AFAICT using a for loop would remove the need to also do a piov++ at
each iteration.

> +    {
> +        XEN_GUEST_HANDLE_64(uint8_t) buf_hnd = piov->iov_hnd;
> +        uint32_t iov_len = piov->iov_len;
> +
> +        /* If no data is provided in this iov, moan and skip on to the next 
> */
> +        if ( !iov_len )
> +        {
> +            gprintk(XENLOG_ERR,
> +                    "argo: no data iov_len=0 iov_hnd=%p ring (vm%u:%x 
> vm%d)\n",
> +                    buf_hnd.p, ring_info->id.domain_id, ring_info->id.port,
> +                    ring_info->id.partner_id);
> +
> +            piov++;
> +            continue;
> +        }
> +
> +        if ( unlikely(!guest_handle_okay(buf_hnd, iov_len)) )
> +        {
> +            gprintk(XENLOG_ERR,
> +                    "argo: bad iov handle [%p, %"PRIx32"] (vm%u:%x vm%d)\n",
> +                    buf_hnd.p, iov_len,
> +                    ring_info->id.domain_id, ring_info->id.port,
> +                    ring_info->id.partner_id);
> +
> +            ret = -EFAULT;
> +            goto out;
> +        }
> +
> +        sp = ring_info->len - ring.tx_ptr;
> +
> +        /* Check: iov data size versus free space at the tail of the ring */
> +        if ( iov_len > sp )
> +        {
> +            /*
> +             * Second possible data write: ring-tail-wrap-write.
> +             * Populate the ring tail and update the internal tx_ptr to 
> handle
> +             * wrapping at the end of ring.
> +             * Size of data written here: sp
> +             * which is the exact full amount of free space available at the
> +             * tail of the ring, so this cannot overrun.
> +             */
> +            ret = memcpy_to_guest_ring(ring_info,
> +                                       ring.tx_ptr + sizeof(xen_argo_ring_t),
> +                                       NULL, buf_hnd, sp);
> +            if ( ret )

▶ [Work request 1] Shorten the paragraph of the code review that begins "AFAICT using a for loop" into one brief sentence that keeps its main point.
The rows that come next are unrelated to the code review.

▶ [Collected data]
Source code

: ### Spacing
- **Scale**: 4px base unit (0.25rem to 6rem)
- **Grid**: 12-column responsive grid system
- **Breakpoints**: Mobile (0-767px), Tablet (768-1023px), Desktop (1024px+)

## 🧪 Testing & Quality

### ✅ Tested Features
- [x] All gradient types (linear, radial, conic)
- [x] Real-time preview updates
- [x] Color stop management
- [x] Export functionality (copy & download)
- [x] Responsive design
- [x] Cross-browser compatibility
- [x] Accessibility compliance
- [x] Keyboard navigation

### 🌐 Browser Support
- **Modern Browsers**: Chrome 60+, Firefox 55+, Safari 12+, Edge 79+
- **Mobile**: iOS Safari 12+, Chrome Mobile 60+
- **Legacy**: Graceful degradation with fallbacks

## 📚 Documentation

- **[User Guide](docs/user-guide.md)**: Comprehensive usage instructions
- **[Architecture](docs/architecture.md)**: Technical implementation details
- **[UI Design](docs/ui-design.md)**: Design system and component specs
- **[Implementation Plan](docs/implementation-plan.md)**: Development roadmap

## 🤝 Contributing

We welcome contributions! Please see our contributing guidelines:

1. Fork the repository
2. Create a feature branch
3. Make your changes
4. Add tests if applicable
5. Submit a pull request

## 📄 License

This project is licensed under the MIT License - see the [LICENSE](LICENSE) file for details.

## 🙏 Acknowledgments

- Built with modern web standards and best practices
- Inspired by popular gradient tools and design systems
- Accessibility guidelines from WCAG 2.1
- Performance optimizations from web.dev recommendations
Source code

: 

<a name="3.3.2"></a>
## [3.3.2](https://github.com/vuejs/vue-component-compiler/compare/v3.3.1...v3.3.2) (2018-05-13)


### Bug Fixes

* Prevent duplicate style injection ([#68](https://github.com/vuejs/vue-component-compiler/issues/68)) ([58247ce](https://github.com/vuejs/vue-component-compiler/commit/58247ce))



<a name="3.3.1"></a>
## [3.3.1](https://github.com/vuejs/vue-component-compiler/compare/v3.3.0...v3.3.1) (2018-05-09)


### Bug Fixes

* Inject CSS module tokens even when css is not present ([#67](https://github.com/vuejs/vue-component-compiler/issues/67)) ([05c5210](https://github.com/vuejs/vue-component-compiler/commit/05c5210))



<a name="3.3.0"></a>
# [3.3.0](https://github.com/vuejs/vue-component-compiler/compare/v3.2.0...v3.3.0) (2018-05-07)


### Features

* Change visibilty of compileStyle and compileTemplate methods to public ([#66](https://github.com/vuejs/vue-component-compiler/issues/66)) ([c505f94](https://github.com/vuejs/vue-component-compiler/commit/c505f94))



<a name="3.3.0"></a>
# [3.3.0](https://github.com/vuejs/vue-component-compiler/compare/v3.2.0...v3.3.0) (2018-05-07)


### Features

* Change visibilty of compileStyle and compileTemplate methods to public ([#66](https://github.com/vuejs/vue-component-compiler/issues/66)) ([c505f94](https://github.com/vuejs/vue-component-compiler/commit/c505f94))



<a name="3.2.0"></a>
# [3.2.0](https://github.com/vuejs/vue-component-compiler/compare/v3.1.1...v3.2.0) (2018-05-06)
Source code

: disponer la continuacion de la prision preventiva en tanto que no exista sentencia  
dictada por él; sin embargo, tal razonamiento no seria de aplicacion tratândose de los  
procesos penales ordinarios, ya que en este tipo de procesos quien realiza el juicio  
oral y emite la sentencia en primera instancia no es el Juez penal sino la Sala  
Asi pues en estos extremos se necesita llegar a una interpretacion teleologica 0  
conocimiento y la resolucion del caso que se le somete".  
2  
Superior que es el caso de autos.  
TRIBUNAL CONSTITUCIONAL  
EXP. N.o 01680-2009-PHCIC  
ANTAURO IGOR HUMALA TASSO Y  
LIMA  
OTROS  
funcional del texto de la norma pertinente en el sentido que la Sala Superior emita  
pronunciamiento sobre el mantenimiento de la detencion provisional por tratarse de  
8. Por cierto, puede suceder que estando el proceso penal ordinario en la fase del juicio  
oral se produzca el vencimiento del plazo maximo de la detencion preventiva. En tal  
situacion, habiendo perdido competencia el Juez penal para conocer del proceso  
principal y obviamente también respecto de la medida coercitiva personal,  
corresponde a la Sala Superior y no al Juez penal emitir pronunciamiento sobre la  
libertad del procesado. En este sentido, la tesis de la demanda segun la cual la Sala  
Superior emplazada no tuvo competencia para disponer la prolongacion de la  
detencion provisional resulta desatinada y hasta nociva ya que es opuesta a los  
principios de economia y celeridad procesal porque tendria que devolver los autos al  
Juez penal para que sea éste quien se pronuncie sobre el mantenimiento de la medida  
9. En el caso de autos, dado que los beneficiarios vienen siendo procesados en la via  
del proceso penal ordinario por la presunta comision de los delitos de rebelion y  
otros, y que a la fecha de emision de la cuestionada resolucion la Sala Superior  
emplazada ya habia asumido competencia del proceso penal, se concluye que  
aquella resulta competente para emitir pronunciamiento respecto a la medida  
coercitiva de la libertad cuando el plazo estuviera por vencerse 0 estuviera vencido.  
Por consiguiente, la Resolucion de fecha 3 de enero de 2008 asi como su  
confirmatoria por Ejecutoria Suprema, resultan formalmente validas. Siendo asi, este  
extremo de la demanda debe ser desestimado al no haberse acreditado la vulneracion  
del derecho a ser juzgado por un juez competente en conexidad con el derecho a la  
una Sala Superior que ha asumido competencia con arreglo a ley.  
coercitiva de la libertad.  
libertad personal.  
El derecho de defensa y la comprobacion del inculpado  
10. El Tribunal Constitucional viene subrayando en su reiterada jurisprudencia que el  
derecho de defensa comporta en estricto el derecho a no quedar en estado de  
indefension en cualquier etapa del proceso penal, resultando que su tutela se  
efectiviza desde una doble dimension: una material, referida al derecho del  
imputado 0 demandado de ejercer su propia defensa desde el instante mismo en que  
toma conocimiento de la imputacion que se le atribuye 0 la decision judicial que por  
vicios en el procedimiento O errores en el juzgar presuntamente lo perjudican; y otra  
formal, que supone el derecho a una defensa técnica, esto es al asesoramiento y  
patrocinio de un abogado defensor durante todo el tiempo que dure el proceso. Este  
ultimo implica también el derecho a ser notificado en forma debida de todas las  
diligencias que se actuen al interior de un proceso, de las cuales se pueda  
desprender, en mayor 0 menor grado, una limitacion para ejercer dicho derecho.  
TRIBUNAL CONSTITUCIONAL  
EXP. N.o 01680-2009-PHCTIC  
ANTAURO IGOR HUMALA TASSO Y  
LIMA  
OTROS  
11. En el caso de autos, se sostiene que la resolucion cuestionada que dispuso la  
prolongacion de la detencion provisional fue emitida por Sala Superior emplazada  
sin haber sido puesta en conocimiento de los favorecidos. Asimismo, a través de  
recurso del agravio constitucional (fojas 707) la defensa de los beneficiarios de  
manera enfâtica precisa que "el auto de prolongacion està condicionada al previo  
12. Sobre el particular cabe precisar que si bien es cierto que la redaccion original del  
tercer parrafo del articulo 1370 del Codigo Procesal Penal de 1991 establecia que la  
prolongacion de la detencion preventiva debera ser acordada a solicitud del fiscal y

▶ [Work request 2] Rewrite the stretch of the rows from the line that contains "### ✅ Tested Features" through the line that contains "We welcome contributions!" as a numbered list, leaving out blank lines.

▶ [Written reply 1] As far as the writer can tell, a for loop would make the separate piov++ on every iteration unnecessary.

▶ [Written reply 2]
1. ### ✅ Tested Features
2. - [x] All gradient types (linear, radial, conic)
3. - [x] Real-time preview updates
4. - [x] Color stop management
5. - [x] Export functionality (copy & download)
6. - [x] Responsive design
7. - [x] Cross-browser compatibility
8. - [x] Accessibility compliance
9. - [x] Keyboard navigation
10. ### 🌐 Browser Support
11. - **Modern Browsers**: Chrome 60+, Firefox 55+, Safari 12+, Edge 79+
12. - **Mobile**: iOS Safari 12+, Chrome Mobile 60+
13. - **Legacy**: Graceful degradation with fallbacks
14. ## 📚 Documentation
15. - **[User Guide](docs/user-guide.md)**: Comprehensive usage instructions
16. - **[Architecture](docs/architecture.md)**: Technical implementation details
17. - **[UI Design](docs/ui-design.md)**: Design system and component specs
18. - **[Implementation Plan](docs/implementation-plan.md)**: Development roadmap
19. ## 🤝 Contributing
20. We welcome contributions! Please see our contributing guidelines:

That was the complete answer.